======== RECORDS SUPPLIED
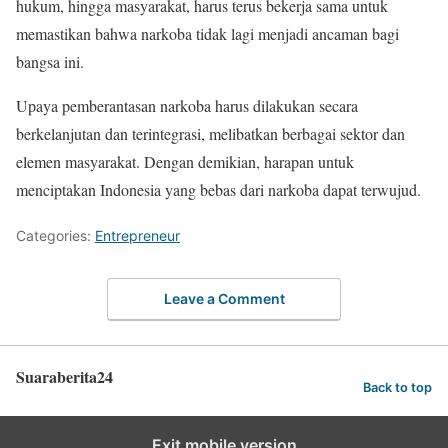
hukum, hingga masyarakat, harus terus bekerja sama untuk
memastikan bahwa narkoba tidak lagi menjadi ancaman bagi
bangsa ini.
Upaya pemberantasan narkoba harus dilakukan secara
berkelanjutan dan terintegrasi, melibatkan berbagai sektor dan
elemen masyarakat. Dengan demikian, harapan untuk
menciptakan Indonesia yang bebas dari narkoba dapat terwujud.
Categories:
Entrepreneur
Leave a Comment
Suaraberita24
Back to top
Exit mobile version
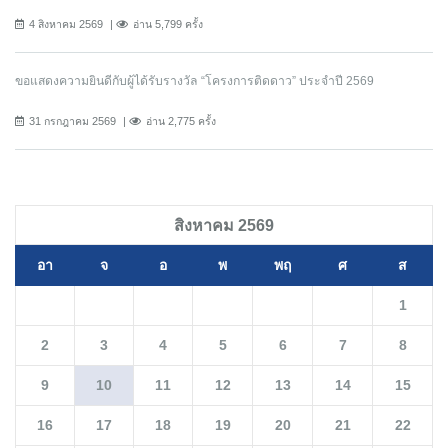
4 สิงหาคม 2569
อ่าน 5,799 ครั้ง
ขอแสดงความยินดีกับผู้ได้รับรางวัล “โครงการติดดาว” ประจำปี 2569
31 กรกฎาคม 2569
อ่าน 2,775 ครั้ง
สิงหาคม 2569
อา
จ
อ
พ
พฤ
ศ
ส
1
2
3
4
5
6
7
8
9
10
11
12
13
14
15
16
17
18
19
20
21
22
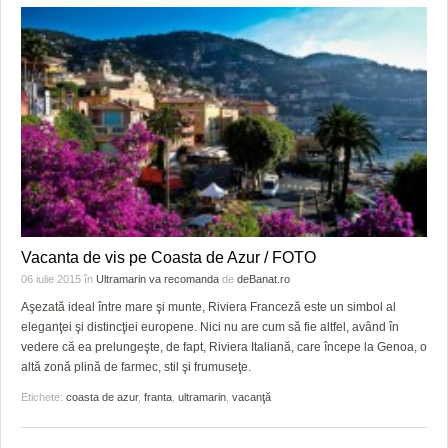
Vacanta de vis pe Coasta de Azur / FOTO
06 iulie 2015
în
Ultramarin va recomanda
de
deBanat.ro
Aşezată ideal între mare şi munte, Riviera Franceză este un simbol al
eleganţei şi distincţiei europene. Nici nu are cum să fie altfel, având în
vedere că ea prelungeşte, de fapt, Riviera Italiană, care începe la Genoa, o
altă zonă plină de farmec, stil şi frumuseţe.
Etichete:
coasta de azur
,
franta
,
ultramarin
,
vacanţă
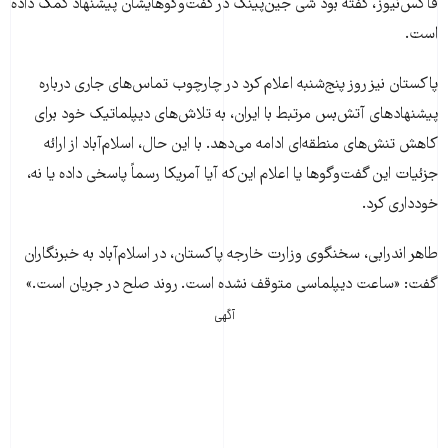
فاکس‌نیوز، گفته بود شی جین‌پینگ در گفت‌وگوهایشان پیشنهاد کمک داده
است.
پاکستان نیز روز پنج‌شنبه اعلام کرد در چارچوب تماس‌های جاری درباره
پیشنهادهای آتش‌بس مرتبط با ایران، به تلاش‌های دیپلماتیک خود برای
کاهش تنش‌های منطقه‌ای ادامه می‌دهد. با این حال، اسلام‌آباد از ارائه
جزئیات این گفت‌وگوها یا اعلام این‌که آیا آمریکا رسماً پاسخی داده یا نه،
خودداری کرد.
طاهر اندرابی، سخنگوی وزارت خارجه پاکستان، در اسلام‌آباد به خبرنگاران
گفت: «ساعت دیپلماسی متوقف نشده است. روند صلح در جریان است.»
آگهی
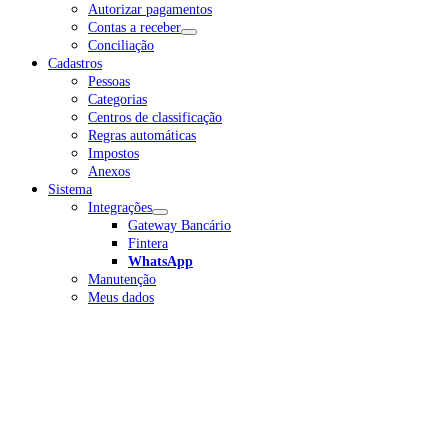
Autorizar pagamentos
Contas a receber
Conciliação
Cadastros
Pessoas
Categorias
Centros de classificação
Regras automáticas
Impostos
Anexos
Sistema
Integrações
Gateway Bancário
Fintera
WhatsApp
Manutenção
Meus dados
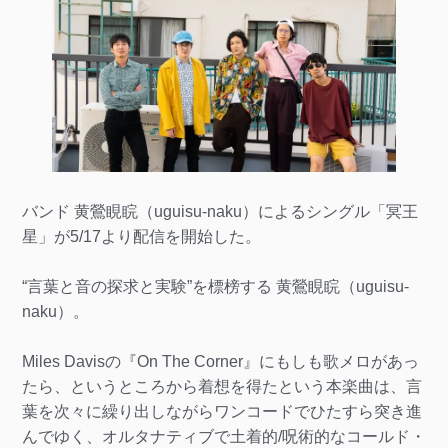
バンド 黄鶯睍睆（uguisu-naku）によるシングル「冥王
星」が5/17より配信を開始した。
“言葉と音の探求と実験”を標榜する 黄鶯睍睆（uguisu-
naku）。
Miles Davisの『On The Corner』にもしも歌メロがあっ
たら、というところから着想を得たという本楽曲は、言
葉を次々に繰り出しながらワンコードでひたすら突き進
んでゆく、オルタナティブで土着的/呪術的なコールド・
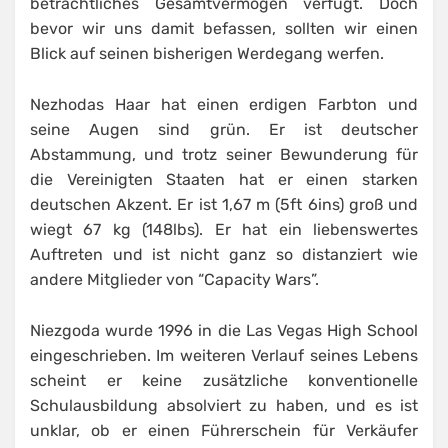
beträchtliches Gesamtvermögen verfügt. Doch
bevor wir uns damit befassen, sollten wir einen
Blick auf seinen bisherigen Werdegang werfen.
Nezhodas Haar hat einen erdigen Farbton und
seine Augen sind grün. Er ist deutscher
Abstammung, und trotz seiner Bewunderung für
die Vereinigten Staaten hat er einen starken
deutschen Akzent. Er ist 1,67 m (5ft 6ins) groß und
wiegt 67 kg (148lbs). Er hat ein liebenswertes
Auftreten und ist nicht ganz so distanziert wie
andere Mitglieder von “Capacity Wars”.
Niezgoda wurde 1996 in die Las Vegas High School
eingeschrieben. Im weiteren Verlauf seines Lebens
scheint er keine zusätzliche konventionelle
Schulausbildung absolviert zu haben, und es ist
unklar, ob er einen Führerschein für Verkäufer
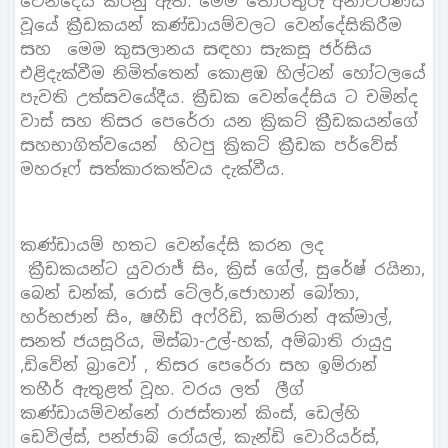
වෙන්දේසි කරනු ඇත. මෙම තොරතුරු අනාවරණය
වූයේ ක්‍රීඩකයන් කණ්ඩායම්වලට වෙන්දේසිකිරීම
සහ මෙම කුසලානය සඳහා සැකසූ ජර්සිය
එළිදැක්වීම නිමිත්තෙන් කොළඹ හිල්ටන් හෝටලයේ
පැවති උත්සවයේදීය. ක්‍රීඩක වෙන්දේසිය ට චමින්ද
වාස් සහ තිසර පෙරේරා යන ක්‍රිකට් ක්‍රීඩකයන්ගේ
සහභාගිත්වයෙන් හිටපු ක්‍රිකට් ක්‍රීඩක පර්වේස්
මහරූෆ් සත්කාරකත්වය දැක්වීය.
කණ්ඩායම් හතට වෙන්දේසි කරන ලද
ක්‍රීඩකයන්ට යුවරාජ් සිං, ක්‍රිස් ගේල්, සුරේෂ් රයිනා,
බෙන් ඩන්ක්, රොස් ටේලර්,ජොහාන් බෝතා,
හර්භජාන් සිං, ෂහීඩ් අෆ්රිඩි, කම්රාන් අක්මාල්,
සනත් ජයසූරිය, මිස්බා-උල්-හක්, අම්බාති රායුදු
,ඩිවේන් බ්‍රාවෝ , තිසර පෙරේරා සහ ඉම්රාන්
තහීර් ඇතුළත් වූහ. වරය ලත් ලීග්
කණ්ඩායම්වන්නේ රාජස්තාන් කිංස්, ඩෙල්හි
ඩෙවිල්ස්, පන්ජාබ් රෝයල්, කැන්ඩි වොරියර්ස්,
================
**TASK:**
Extract the text of every one of the records above and reproduce each line verbatim, in its original order. Leave the pictures out of the answer.

**SOLUTION FOR THIS TASK:**
hukum, hingga masyarakat, harus terus bekerja sama untuk
memastikan bahwa narkoba tidak lagi menjadi ancaman bagi
bangsa ini.
Upaya pemberantasan narkoba harus dilakukan secara
berkelanjutan dan terintegrasi, melibatkan berbagai sektor dan
elemen masyarakat. Dengan demikian, harapan untuk
menciptakan Indonesia yang bebas dari narkoba dapat terwujud.
Categories:
Entrepreneur
Leave a Comment
Suaraberita24
Back to top
Exit mobile version
4 สิงหาคม 2569
อ่าน 5,799 ครั้ง
ขอแสดงความยินดีกับผู้ได้รับรางวัล “โครงการติดดาว” ประจำปี 2569
31 กรกฎาคม 2569
อ่าน 2,775 ครั้ง
สิงหาคม 2569
อา
จ
อ
พ
พฤ
ศ
ส
1
2
3
4
5
6
7
8
9
10
11
12
13
14
15
16
17
18
19
20
21
22
Vacanta de vis pe Coasta de Azur / FOTO
06 iulie 2015
în
Ultramarin va recomanda
de
deBanat.ro
Aşezată ideal între mare şi munte, Riviera Franceză este un simbol al
eleganţei şi distincţiei europene. Nici nu are cum să fie altfel, având în
vedere că ea prelungeşte, de fapt, Riviera Italiană, care începe la Genoa, o
altă zonă plină de farmec, stil şi frumuseţe.
Etichete:
coasta de azur
,
franta
,
ultramarin
,
vacanţă
فاکس‌نیوز، گفته بود شی جین‌پینگ در گفت‌وگوهایشان پیشنهاد کمک داده
است.
پاکستان نیز روز پنج‌شنبه اعلام کرد در چارچوب تماس‌های جاری درباره
پیشنهادهای آتش‌بس مرتبط با ایران، به تلاش‌های دیپلماتیک خود برای
کاهش تنش‌های منطقه‌ای ادامه می‌دهد. با این حال، اسلام‌آباد از ارائه
جزئیات این گفت‌وگوها یا اعلام این‌که آیا آمریکا رسماً پاسخی داده یا نه،
خودداری کرد.
طاهر اندرابی، سخنگوی وزارت خارجه پاکستان، در اسلام‌آباد به خبرنگاران
گفت: «ساعت دیپلماسی متوقف نشده است. روند صلح در جریان است.»
آگهی
Autorizar pagamentos
Contas a receber
Conciliação
Cadastros
Pessoas
Categorias
Centros de classificação
Regras automáticas
Impostos
Anexos
Sistema
Integrações
Gateway Bancário
Fintera
WhatsApp
Manutenção
Meus dados
バンド 黄鶯睍睆（uguisu-naku）によるシングル「冥王
星」が5/17より配信を開始した。
“言葉と音の探求と実験”を標榜する 黄鶯睍睆（uguisu-
naku）。
Miles Davisの『On The Corner』にもしも歌メロがあっ
たら、というところから着想を得たという本楽曲は、言
葉を次々に繰り出しながらワンコードでひたすら突き進
んでゆく、オルタナティブで土着的/呪術的なコールド・
beträchtliches Gesamtvermögen verfügt. Doch
bevor wir uns damit befassen, sollten wir einen
Blick auf seinen bisherigen Werdegang werfen.
Nezhodas Haar hat einen erdigen Farbton und
seine Augen sind grün. Er ist deutscher
Abstammung, und trotz seiner Bewunderung für
die Vereinigten Staaten hat er einen starken
deutschen Akzent. Er ist 1,67 m (5ft 6ins) groß und
wiegt 67 kg (148lbs). Er hat ein liebenswertes
Auftreten und ist nicht ganz so distanziert wie
andere Mitglieder von “Capacity Wars”.
Niezgoda wurde 1996 in die Las Vegas High School
eingeschrieben. Im weiteren Verlauf seines Lebens
scheint er keine zusätzliche konventionelle
Schulausbildung absolviert zu haben, und es ist
unklar, ob er einen Führerschein für Verkäufer
වෙන්දේසි කරනු ඇත. මෙම තොරතුරු අනාවරණය
වූයේ ක්‍රීඩකයන් කණ්ඩායම්වලට වෙන්දේසිකිරීම
සහ මෙම කුසලානය සඳහා සැකසූ ජර්සිය
එළිදැක්වීම නිමිත්තෙන් කොළඹ හිල්ටන් හෝටලයේ
පැවති උත්සවයේදීය. ක්‍රීඩක වෙන්දේසිය ට චමින්ද
වාස් සහ තිසර පෙරේරා යන ක්‍රිකට් ක්‍රීඩකයන්ගේ
සහභාගිත්වයෙන් හිටපු ක්‍රිකට් ක්‍රීඩක පර්වේස්
මහරූෆ් සත්කාරකත්වය දැක්වීය.
කණ්ඩායම් හතට වෙන්දේසි කරන ලද
ක්‍රීඩකයන්ට යුවරාජ් සිං, ක්‍රිස් ගේල්, සුරේෂ් රයිනා,
බෙන් ඩන්ක්, රොස් ටේලර්,ජොහාන් බෝතා,
හර්භජාන් සිං, ෂහීඩ් අෆ්රිඩි, කම්රාන් අක්මාල්,
සනත් ජයසූරිය, මිස්බා-උල්-හක්, අම්බාති රායුදු
,ඩිවේන් බ්‍රාවෝ , තිසර පෙරේරා සහ ඉම්රාන්
තහීර් ඇතුළත් වූහ. වරය ලත් ලීග්
කණ්ඩායම්වන්නේ රාජස්තාන් කිංස්, ඩෙල්හි
ඩෙවිල්ස්, පන්ජාබ් රෝයල්, කැන්ඩි වොරියර්ස්,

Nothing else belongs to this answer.